What you have to do:
Could you replace "Ученические пособия" with "Пособия для учеников" in the lines from the first one through the line with "Счетный материал на магнитах" and give those lines back otherwise unchanged?

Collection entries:
---
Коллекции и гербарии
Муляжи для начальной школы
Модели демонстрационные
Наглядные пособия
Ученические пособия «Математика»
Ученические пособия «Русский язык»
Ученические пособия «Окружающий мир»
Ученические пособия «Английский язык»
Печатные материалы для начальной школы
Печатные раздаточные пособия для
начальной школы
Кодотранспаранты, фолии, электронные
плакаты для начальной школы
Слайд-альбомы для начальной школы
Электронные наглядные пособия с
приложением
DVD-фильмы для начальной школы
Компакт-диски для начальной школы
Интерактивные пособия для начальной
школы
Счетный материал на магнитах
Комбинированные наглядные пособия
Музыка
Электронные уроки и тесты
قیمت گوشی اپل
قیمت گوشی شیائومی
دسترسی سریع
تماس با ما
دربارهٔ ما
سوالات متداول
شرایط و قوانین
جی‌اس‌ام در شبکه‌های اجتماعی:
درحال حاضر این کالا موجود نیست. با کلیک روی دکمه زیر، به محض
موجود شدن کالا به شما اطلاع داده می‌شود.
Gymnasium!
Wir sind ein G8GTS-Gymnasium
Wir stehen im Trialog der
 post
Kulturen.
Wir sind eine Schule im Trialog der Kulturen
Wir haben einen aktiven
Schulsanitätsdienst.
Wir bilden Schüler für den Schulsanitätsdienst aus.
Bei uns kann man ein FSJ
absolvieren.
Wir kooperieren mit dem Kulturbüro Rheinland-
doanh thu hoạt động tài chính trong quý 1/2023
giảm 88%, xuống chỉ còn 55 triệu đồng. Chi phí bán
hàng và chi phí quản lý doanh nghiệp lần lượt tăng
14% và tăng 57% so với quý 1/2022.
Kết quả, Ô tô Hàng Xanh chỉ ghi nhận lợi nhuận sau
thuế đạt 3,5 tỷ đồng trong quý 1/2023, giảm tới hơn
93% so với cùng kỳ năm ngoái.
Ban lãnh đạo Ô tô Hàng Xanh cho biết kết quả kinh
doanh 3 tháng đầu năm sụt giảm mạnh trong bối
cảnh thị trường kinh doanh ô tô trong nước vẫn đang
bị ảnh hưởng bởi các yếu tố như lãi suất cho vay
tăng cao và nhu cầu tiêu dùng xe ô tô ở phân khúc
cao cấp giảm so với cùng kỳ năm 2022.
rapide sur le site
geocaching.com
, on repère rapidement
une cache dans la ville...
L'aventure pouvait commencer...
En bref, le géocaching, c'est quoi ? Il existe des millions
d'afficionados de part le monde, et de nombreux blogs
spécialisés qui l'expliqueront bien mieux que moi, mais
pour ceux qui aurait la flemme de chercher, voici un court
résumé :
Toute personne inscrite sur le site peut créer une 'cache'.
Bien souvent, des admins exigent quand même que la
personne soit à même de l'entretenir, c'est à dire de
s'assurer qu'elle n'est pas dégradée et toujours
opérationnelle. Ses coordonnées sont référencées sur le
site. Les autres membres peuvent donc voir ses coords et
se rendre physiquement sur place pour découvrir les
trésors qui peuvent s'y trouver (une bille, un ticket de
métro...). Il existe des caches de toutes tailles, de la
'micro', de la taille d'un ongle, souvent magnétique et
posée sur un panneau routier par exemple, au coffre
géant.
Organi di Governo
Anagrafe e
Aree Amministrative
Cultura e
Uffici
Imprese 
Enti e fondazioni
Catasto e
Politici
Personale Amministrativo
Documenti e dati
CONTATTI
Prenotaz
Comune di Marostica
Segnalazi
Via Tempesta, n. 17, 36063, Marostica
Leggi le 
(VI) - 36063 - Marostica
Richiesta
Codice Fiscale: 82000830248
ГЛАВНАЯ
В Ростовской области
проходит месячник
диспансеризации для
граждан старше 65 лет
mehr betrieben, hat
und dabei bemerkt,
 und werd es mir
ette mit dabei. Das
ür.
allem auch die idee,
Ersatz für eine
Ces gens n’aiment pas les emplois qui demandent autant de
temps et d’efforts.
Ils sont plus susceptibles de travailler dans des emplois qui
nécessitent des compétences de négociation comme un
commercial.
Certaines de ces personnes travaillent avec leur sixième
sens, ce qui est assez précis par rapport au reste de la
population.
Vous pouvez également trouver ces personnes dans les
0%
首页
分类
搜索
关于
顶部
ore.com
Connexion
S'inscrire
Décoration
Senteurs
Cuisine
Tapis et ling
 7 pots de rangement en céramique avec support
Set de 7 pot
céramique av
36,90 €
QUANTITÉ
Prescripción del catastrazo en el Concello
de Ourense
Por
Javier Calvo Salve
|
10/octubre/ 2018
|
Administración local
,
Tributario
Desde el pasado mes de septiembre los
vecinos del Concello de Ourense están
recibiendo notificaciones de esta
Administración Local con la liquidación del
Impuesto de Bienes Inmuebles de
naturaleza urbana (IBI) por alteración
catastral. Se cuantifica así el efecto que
---
Written solution:
Коллекции и гербарии
Муляжи для начальной школы
Модели демонстрационные
Наглядные пособия
Пособия для учеников «Математика»
Пособия для учеников «Русский язык»
Пособия для учеников «Окружающий мир»
Пособия для учеников «Английский язык»
Печатные материалы для начальной школы
Печатные раздаточные пособия для
начальной школы
Кодотранспаранты, фолии, электронные
плакаты для начальной школы
Слайд-альбомы для начальной школы
Электронные наглядные пособия с
приложением
DVD-фильмы для начальной школы
Компакт-диски для начальной школы
Интерактивные пособия для начальной
школы
Счетный материал на магнитах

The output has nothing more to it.